White America, It’s Time to Take a Knee
For over a year I’ve watched lots of white Americans lose their minds in response to Colin Kaepernick and other NFL player’s peaceful National Anthem protests. I’ve seen them question these young men’s patriotism, malign their motives, attack their methods, and treat them with the kind of open contempt usually reserved for serial killers and child molesters.
For simply taking a knee during a football pre game in an effort to foster a conversation about the deaths of young men of color at the hands of police, these men have been made into the enemy by so much of white America. In some twisted, ironic, almost laughable missing of the point—it’s somehow become the angry black man’s fault for disparaging his country.
And ever since these white people first expressed the initial outrage (the kind they’ve sustained and that has resulted in Kaepernick still being unemployed), I’ve been looking to these same people for some semblance of grief at the unapologetic racism on display in this country, some anger at the pattern of supremacy and privilege in this Administration, some outrage at the sickening deja vu Americans of color are experiencing.

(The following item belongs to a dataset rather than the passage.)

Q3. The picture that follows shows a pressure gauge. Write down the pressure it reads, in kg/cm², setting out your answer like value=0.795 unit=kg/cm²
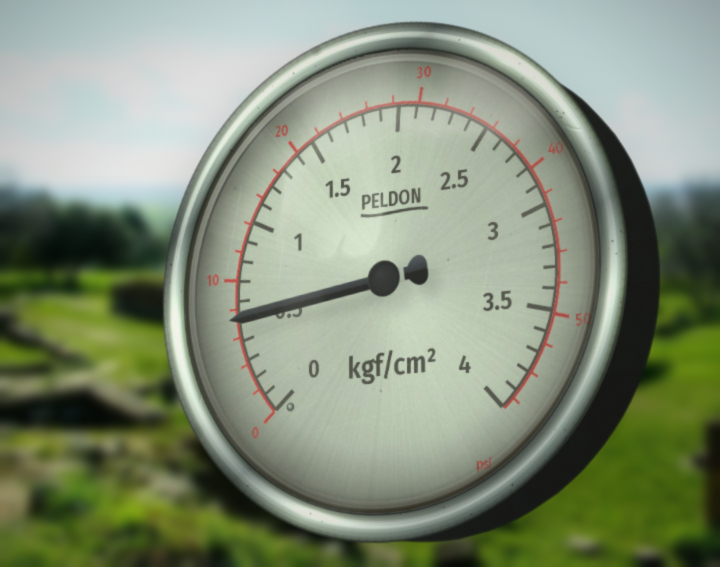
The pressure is value=0.5 unit=kg/cm²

But I’m finding none of these things. Instead I’m finding victim blaming and rationalizing and elaborate efforts to tell us why our eyes aren’t seeing what they’re seeing.
I know what my eyes see. I know what they see over and over and over again.
They see humanity ignored, they see fear metastasized, and they see white people excusing away violence and discrimination and murder—instead of facing the brutal truth that maybe institutional racism is real and maybe Colin Kaepernick and his brethren are worth listening to, and maybe they shouldn’t be vilified outliers who we’re trying to shut-up.
Maybe we should all be kneeling right now.